=== Questions d'étude ===
1 > Dites si chacune des affirmations suivantes concorde avec le texte sur l'astronomie à Kairouan, en répondant par oui ou par non et en citant les mots du texte qui en décident. (a) Ismâ‘îl b. Yûsuf al-Munajjim est mort à Cordoue. (b) Le traité commandé par le calife fatimide Ismâ‘îl al-Mansûr contient une critique de l'astrologie. (c) Abû l-Hasan b. Abî l-Rijâl est né à Kairouan.
2 > Modifiez le passage du texte sur l'astronomie à Kairouan qui va de « Le plus connu » à « jugement des étoiles. » en remplaçant « secrétaire » par « conseiller ».

Ce texte est le compte rendu de la conférence donnée sur ce thème par Roland Laffitte

dans le cadre de l’année consacrée à Kairouan capitale de la culture islamique tenue à

la Cité des Sciences, Tunis, le 25 décembre 2009.

S’il est un domaine où le Monde arabe et islamique a donné un fort élan à la connaissance humaine, c’est bien l’astronomie. On ne fait d’ailleurs pas aujourd’hui l’histoire de cette science sans évoquer un instrument qui lui sert d’emblème et ramène plus précisément à sa période arabe, à savoir l’astrolabe (voir Figure 1, ci-contre).

 

Figure 1 : L’astrolabe d’Abû Bakr b. Yûsuf, XIIIe siècle.

 

La participation de Kairouan à l’astronomie arabe

Kairouan, important centre intellectuel aux époques aghlabide, fatimide et ziride, se devait de participer au grand mouvement de la science astronomique à l’époque classique. Nous pouvons évoquer quelques grandes figures kairouanaises qui en furent partie prenante.

Né à Kairouan, fin VIIIe siècle, Ismâ‘îl b. Yûsuf al-Munajjim étudie en Iraq et en Syrie à une époque où Thābit b. Qurra est encore vivant. Il est réputé avoir consulté les astres pour l’émir aghlabide Ibrâhîm II et meurt à Cordoue au début du IXe siècle.

Élève de Išhāq b. Sulaymān al-Isrâ’īlī, Abû Sahl Dunash al-Qayrawânî, médecin de la cour et pionnier de la philologie hébraïque, est aussi l’auteur d’une œuvre astronomique intéressante. On lui doit notamment un traité d’astronomie commandé par le calife fatimide Ismâ‘îl al-Mansûr, vers 950, qui contient une critique de l’astrologie, et un traité de présentation de cette science à la demande Hasday b. Ishhâq b. Shaprût, qui traite des sphères, du calcul astronomique et de la course des étoiles.

Le plus connu de tous les astronomes kairouanais est incontestablement Abû l-Hasan b. Abî l-Rijâl. Né à Cordoue à la fin Xe siècle et mort à Kairouan en 1035, il assiste Abû Sahl al-Qûhî lors des observations faites à la demande de Sharaf al-Dawla en 989, sert ensuite comme secrétaire l’émir ziride Bâdîs et enfin comme précepteur de son fils Al-Mu‘izz. Auteur d’un traité d’astronomie intitulé al-uqâd wa-bayân al-rasd, il est surtout célèbre pour son Kitâb al-bâri‘ fî ahkâm an-nujûm, qui sera traduit d’abord en langue commune castillane par Yehûdâ ben Moshe puis, de là, en latin par Gilles de Thébaldes et enfin du latin en français par un auteur anonyme avant 1324 sous le titre Livre du jugement des étoiles.

=== Données recueillies ===
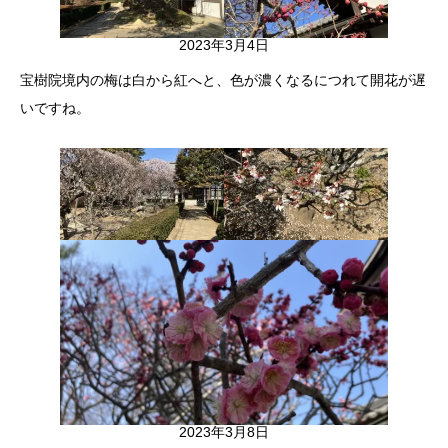
2023年3月4日
宝樹院境内の梅は白から紅へと、色が濃くなるにつれて開花が遅
いですね。
2023年3月8日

=== Corrigé des exercices ===
1 >
(a) Oui : « meurt à Cordoue au début du IXe siècle ».
(b) Oui : « qui contient une critique de l’astrologie ».
(c) Non : « Né à Cordoue à la fin Xe siècle ».

2 >
Le plus connu de tous les astronomes kairouanais est incontestablement Abû l-Hasan b. Abî l-Rijâl. Né à Cordoue à la fin Xe siècle et mort à Kairouan en 1035, il assiste Abû Sahl al-Qûhî lors des observations faites à la demande de Sharaf al-Dawla en 989, sert ensuite comme conseiller l’émir ziride Bâdîs et enfin comme précepteur de son fils Al-Mu‘izz. Auteur d’un traité d’astronomie intitulé al-uqâd wa-bayân al-rasd, il est surtout célèbre pour son Kitâb al-bâri‘ fî ahkâm an-nujûm, qui sera traduit d’abord en langue commune castillane par Yehûdâ ben Moshe puis, de là, en latin par Gilles de Thébaldes et enfin du latin en français par un auteur anonyme avant 1324 sous le titre Livre du jugement des étoiles.